Sheff is referring to another first in the College’s history — a record of five major donations in the seven-figure range. One of those gifts was a $5-million charitable remainder trust from Cornelius B. Prior ’56. Prior’s gift will establish three endowed professorships in the Humanities. It is the largest single gift ever made to Holy Cross. The other major gifts were made by John P. Glowik Jr. ’73, Anthony M. Marlon, M.D., ’63, Agnes N. Williams, and Michele Bowman.

The President’s Council continued to provide the foundation upon which the College’s financial health is built, yielding more than 75 percent of the year’s total support. And newer groups such as the Parent’s Fund made their presence known with gifts totaling $746,557, a 270 percent increase above the previous year’s results.

It was a year of innovation and new strategies as well. “The Trustee Challenge was a fine idea,” says Sheff, “and it paid off.” The initiative was proposed by Park B. Smith ’54, whose $1.5 million donation last year enabled the College to construct the Park B. and Carol Smith Wellness Center. This year, Smith promised to match any gift from an alumnus/a who had not given in the previous year’s fund, up to $100,000. The Challenge resulted in 1,500 new donors to the Fund.

While Sheff is justifiably happy with the year’s results, he’s not entirely surprised. “I think,” he says, “that the results confirm what I’ve always heard about Holy Cross and now know first-hand. That the alumni/ae are passionate about the school and its mission. This is an institution that knows what it does best — provide a first-rate, Catholic, undergraduate, liberal arts education. This year’s National Chair, Michael F. Collins, M.D. ’77, called all donations an investment in tomorrow’s leaders. And he’s absolutely right.”

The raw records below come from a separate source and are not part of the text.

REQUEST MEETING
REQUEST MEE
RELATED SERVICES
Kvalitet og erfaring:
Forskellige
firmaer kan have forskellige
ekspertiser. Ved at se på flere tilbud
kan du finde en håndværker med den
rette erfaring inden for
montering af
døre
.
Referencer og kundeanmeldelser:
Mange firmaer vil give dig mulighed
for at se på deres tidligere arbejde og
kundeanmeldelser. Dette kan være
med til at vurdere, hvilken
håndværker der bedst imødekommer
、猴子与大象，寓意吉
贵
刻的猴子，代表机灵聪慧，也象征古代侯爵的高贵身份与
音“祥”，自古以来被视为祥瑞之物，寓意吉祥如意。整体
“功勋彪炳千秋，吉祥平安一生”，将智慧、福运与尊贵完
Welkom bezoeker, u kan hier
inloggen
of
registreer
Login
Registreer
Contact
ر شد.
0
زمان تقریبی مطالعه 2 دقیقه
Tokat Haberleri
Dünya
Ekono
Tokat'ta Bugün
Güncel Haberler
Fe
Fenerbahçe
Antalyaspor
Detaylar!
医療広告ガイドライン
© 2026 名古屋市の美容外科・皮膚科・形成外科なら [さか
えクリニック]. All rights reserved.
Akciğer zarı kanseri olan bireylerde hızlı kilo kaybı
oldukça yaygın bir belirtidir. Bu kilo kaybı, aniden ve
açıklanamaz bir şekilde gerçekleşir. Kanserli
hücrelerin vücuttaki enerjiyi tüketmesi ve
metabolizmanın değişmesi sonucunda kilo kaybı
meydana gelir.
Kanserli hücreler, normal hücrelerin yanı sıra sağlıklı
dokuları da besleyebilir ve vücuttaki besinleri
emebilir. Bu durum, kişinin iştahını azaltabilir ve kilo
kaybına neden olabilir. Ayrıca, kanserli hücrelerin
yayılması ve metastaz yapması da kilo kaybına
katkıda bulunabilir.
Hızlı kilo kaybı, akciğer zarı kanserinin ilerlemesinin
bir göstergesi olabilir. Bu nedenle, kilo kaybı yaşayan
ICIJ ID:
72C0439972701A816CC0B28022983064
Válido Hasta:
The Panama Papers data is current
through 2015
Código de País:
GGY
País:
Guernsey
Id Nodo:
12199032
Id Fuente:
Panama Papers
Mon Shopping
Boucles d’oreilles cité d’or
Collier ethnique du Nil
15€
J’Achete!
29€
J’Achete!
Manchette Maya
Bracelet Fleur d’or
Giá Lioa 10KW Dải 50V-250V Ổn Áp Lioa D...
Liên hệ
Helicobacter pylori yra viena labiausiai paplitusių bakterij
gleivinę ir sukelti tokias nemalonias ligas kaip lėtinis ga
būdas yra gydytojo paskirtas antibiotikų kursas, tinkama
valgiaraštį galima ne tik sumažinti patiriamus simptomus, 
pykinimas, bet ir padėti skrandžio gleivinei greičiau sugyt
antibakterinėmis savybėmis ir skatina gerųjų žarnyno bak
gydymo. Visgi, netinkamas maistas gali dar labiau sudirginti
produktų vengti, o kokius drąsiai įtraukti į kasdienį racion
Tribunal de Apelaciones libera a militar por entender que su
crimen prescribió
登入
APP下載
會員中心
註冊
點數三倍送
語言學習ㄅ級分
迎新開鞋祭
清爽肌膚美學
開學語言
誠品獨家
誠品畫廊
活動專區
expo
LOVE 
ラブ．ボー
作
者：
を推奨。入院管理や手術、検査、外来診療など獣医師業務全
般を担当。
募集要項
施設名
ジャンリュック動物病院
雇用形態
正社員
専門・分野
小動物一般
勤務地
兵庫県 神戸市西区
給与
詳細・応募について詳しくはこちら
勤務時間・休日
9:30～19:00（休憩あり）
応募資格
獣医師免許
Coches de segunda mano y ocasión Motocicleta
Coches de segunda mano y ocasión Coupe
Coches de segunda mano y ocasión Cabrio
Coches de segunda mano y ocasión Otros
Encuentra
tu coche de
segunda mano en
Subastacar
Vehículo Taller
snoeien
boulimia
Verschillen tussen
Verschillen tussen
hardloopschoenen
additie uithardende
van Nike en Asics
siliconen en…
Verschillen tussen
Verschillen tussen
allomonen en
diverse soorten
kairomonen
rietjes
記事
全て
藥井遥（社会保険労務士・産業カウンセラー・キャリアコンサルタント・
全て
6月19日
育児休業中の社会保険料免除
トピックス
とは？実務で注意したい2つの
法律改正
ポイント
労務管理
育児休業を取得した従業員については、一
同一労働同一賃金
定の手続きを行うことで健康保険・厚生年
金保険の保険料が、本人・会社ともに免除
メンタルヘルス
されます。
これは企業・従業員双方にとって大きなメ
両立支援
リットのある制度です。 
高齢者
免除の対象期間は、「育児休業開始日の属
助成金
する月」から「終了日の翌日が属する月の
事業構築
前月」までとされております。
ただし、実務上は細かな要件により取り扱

“We’re proud of our accomplishments this year,” says Sheff, “and more than that, we’re thankful. These results have simply raised the bar that much higher for next year. And I have every confidence we’re up to the challenge.”

The Development Year at a Glance

Total voluntary support: $19.0 million
Unrestricted annual giving: $5.8 million
Alumni participation: 51.1 percent
25th reunion class of 1973: $502,951
45th reunion class of 1953: $448,793
50th reunion class of 1948: $343,519
Parents’ Fund: $746,557


Fr. Reedy and 1973 Class Chairs

Presenting the Class of 1973 gift to Father Reedy at reunion are, from left, Class Chairs Edward P. Meyers and Gregory C. Flynn, and Gift Chair John J. Murphy.